## TO DO
Find "assign sum = a ^ b ^ cin;" below and begin at its line; stop after the line with "nand (d3, x0, x2);". Output those lines exactly, without pictures.

## MATERIAL SHOWN
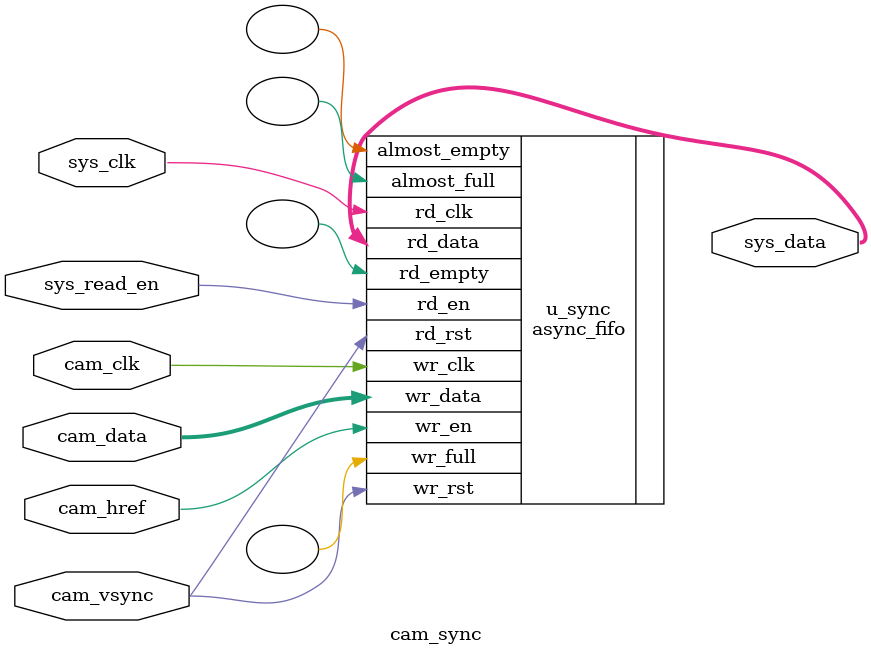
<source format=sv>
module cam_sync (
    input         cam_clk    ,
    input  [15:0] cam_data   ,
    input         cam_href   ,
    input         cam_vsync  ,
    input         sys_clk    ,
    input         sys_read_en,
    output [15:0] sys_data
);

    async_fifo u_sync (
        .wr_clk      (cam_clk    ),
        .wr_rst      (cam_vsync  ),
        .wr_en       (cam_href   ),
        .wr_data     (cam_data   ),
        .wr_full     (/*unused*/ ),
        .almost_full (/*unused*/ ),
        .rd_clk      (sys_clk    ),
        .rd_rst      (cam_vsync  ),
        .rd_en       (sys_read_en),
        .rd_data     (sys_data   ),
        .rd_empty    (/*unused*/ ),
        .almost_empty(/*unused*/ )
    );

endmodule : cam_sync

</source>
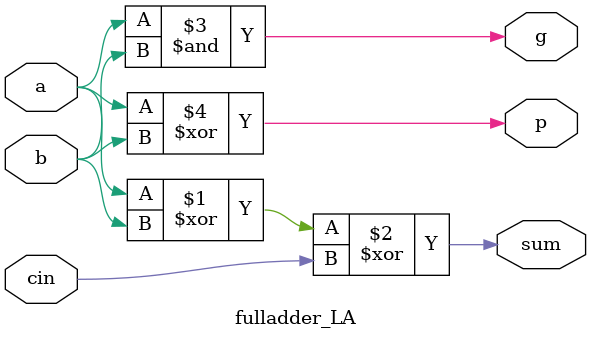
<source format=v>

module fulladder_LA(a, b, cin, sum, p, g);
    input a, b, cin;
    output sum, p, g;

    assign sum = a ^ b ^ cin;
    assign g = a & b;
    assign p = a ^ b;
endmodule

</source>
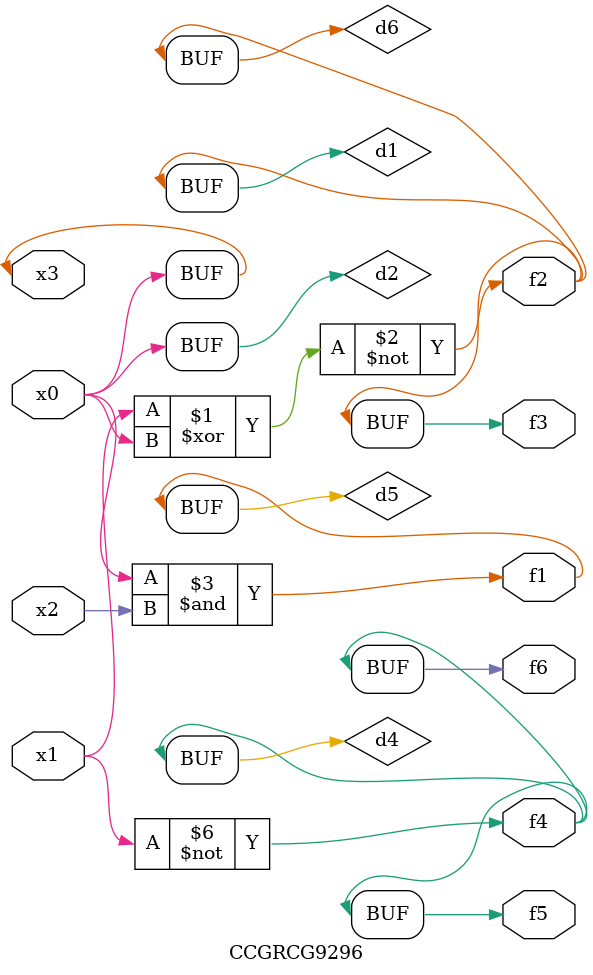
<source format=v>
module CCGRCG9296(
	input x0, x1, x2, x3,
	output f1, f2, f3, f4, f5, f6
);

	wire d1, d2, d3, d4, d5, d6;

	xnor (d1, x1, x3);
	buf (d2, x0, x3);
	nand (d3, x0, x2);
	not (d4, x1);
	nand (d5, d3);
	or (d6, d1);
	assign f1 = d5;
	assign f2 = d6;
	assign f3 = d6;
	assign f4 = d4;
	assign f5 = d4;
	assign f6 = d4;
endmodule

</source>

## ANSWER SECTION
    assign sum = a ^ b ^ cin;
    assign g = a & b;
    assign p = a ^ b;
endmodule

</source>
<source format=v>
module CCGRCG9296(
	input x0, x1, x2, x3,
	output f1, f2, f3, f4, f5, f6
);

	wire d1, d2, d3, d4, d5, d6;

	xnor (d1, x1, x3);
	buf (d2, x0, x3);
	nand (d3, x0, x2);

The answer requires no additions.